(Stored data)
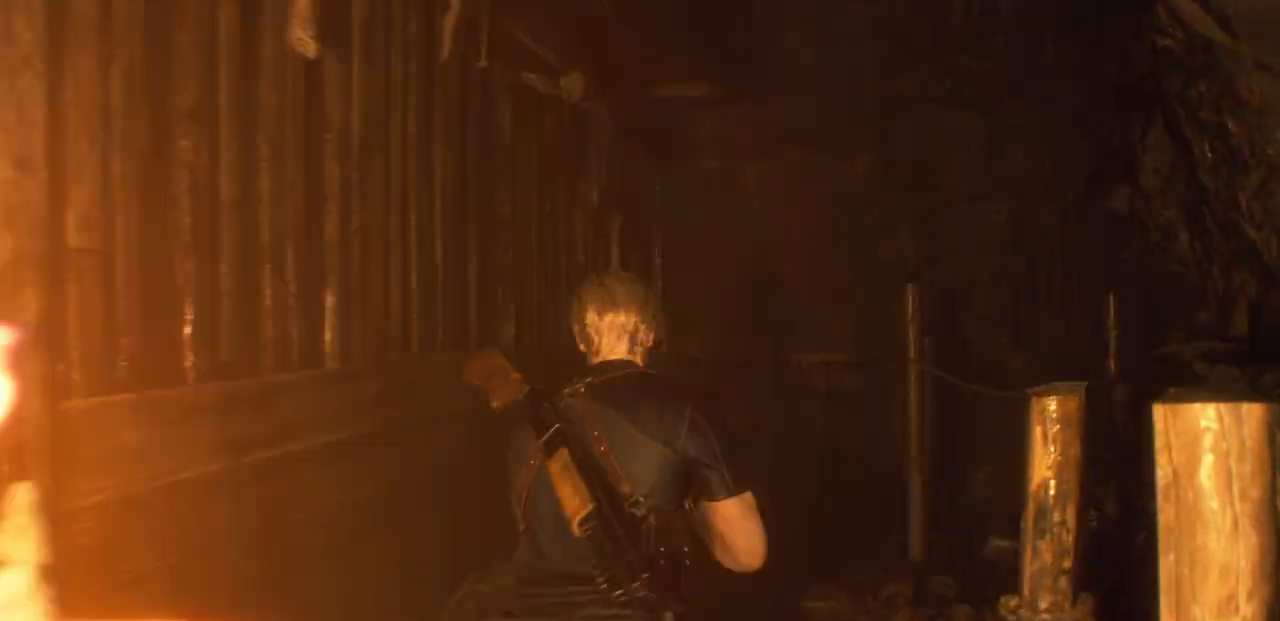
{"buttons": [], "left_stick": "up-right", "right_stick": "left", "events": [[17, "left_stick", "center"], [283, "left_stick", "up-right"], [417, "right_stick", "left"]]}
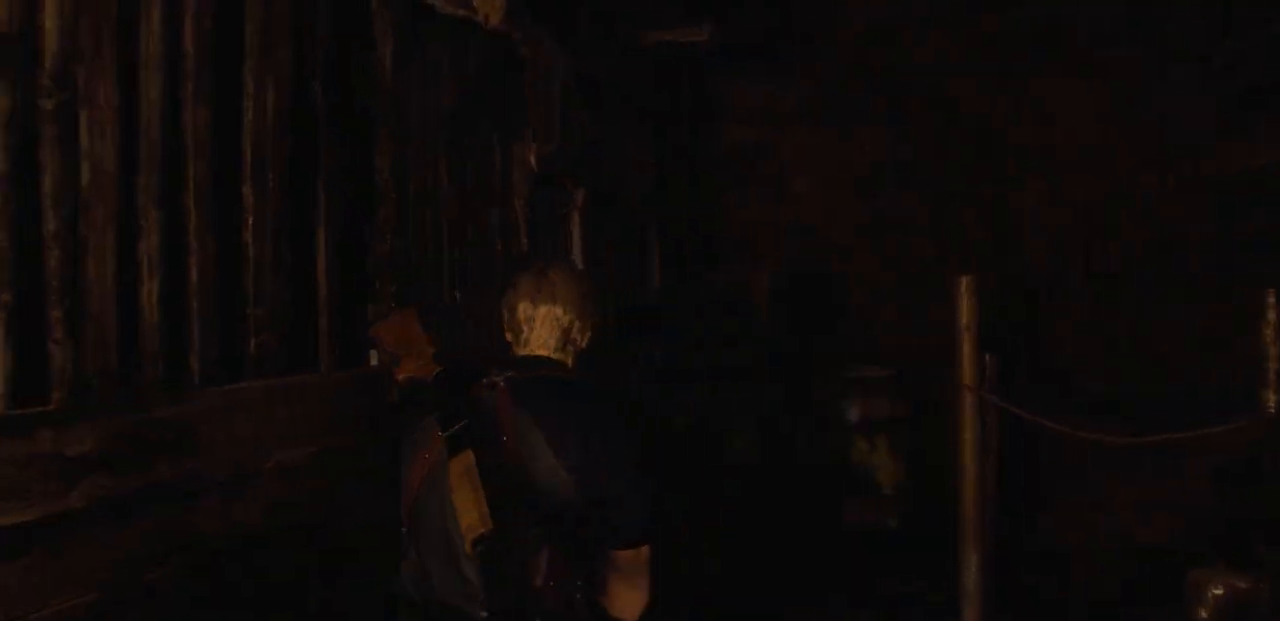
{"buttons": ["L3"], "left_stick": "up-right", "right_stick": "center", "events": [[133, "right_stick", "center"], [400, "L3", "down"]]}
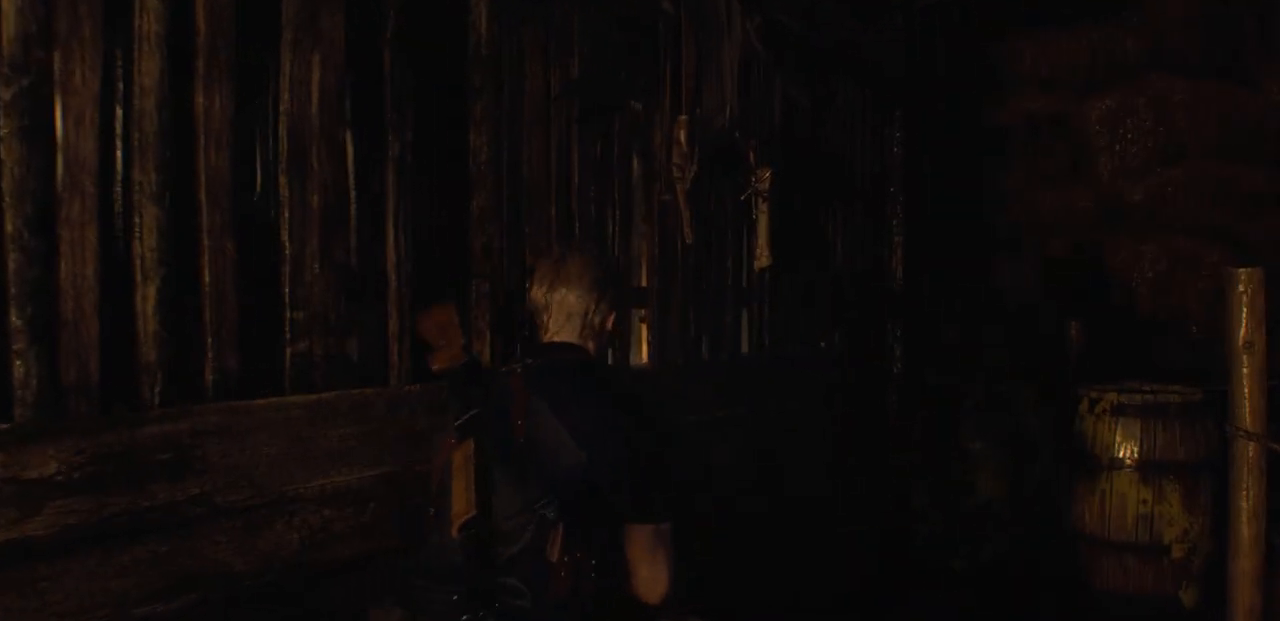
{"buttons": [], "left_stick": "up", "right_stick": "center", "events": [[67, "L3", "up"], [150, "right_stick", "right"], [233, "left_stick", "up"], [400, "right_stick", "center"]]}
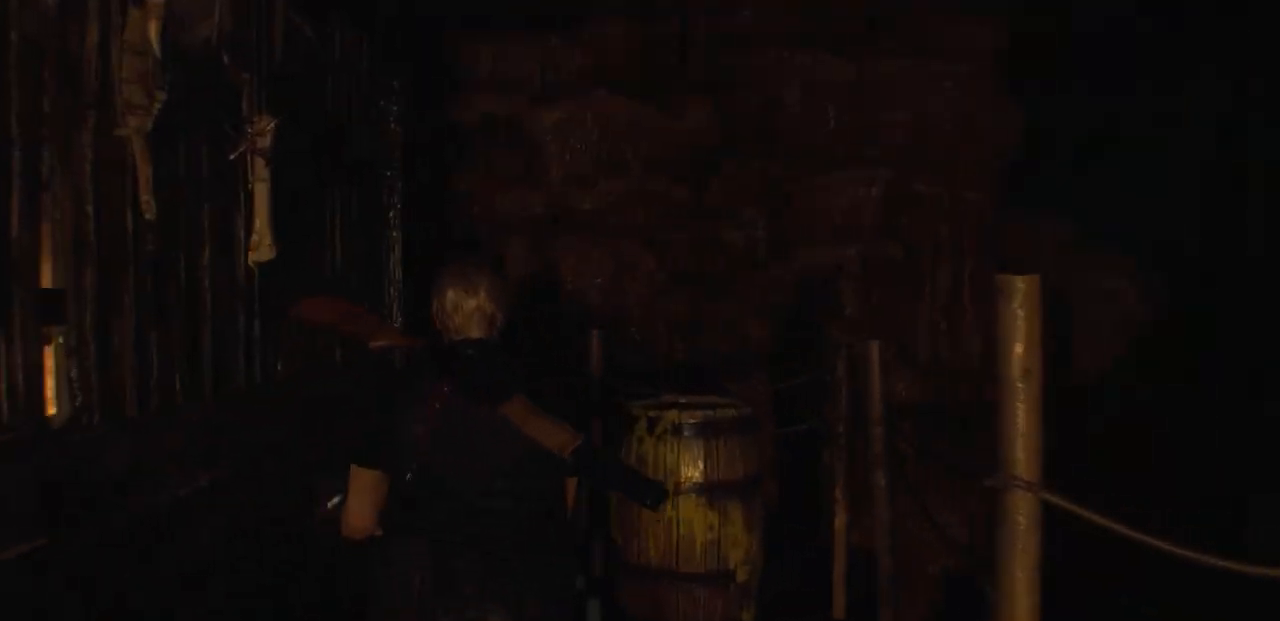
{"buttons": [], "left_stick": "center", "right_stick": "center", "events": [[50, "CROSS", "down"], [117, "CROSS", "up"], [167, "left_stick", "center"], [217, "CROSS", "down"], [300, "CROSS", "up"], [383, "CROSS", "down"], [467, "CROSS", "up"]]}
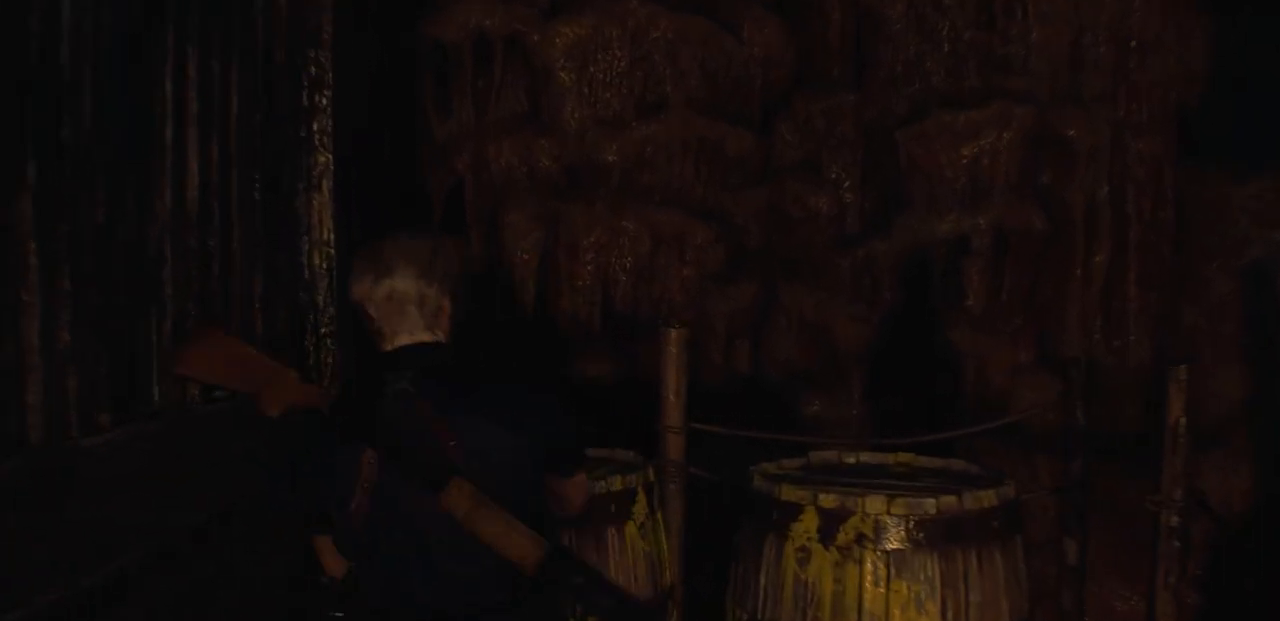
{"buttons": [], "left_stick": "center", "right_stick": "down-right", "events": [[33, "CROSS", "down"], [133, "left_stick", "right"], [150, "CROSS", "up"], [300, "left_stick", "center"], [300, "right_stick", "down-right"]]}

→ What is being asked
Omit the pictures, then copy out all the data exactly as it stands.

→ Result below
{"buttons": [], "left_stick": "up-right", "right_stick": "left", "events": [[17, "left_stick", "center"], [283, "left_stick", "up-right"], [417, "right_stick", "left"]]}
{"buttons": ["L3"], "left_stick": "up-right", "right_stick": "center", "events": [[133, "right_stick", "center"], [400, "L3", "down"]]}
{"buttons": [], "left_stick": "up", "right_stick": "center", "events": [[67, "L3", "up"], [150, "right_stick", "right"], [233, "left_stick", "up"], [400, "right_stick", "center"]]}
{"buttons": [], "left_stick": "center", "right_stick": "center", "events": [[50, "CROSS", "down"], [117, "CROSS", "up"], [167, "left_stick", "center"], [217, "CROSS", "down"], [300, "CROSS", "up"], [383, "CROSS", "down"], [467, "CROSS", "up"]]}
{"buttons": [], "left_stick": "center", "right_stick": "down-right", "events": [[33, "CROSS", "down"], [133, "left_stick", "right"], [150, "CROSS", "up"], [300, "left_stick", "center"], [300, "right_stick", "down-right"]]}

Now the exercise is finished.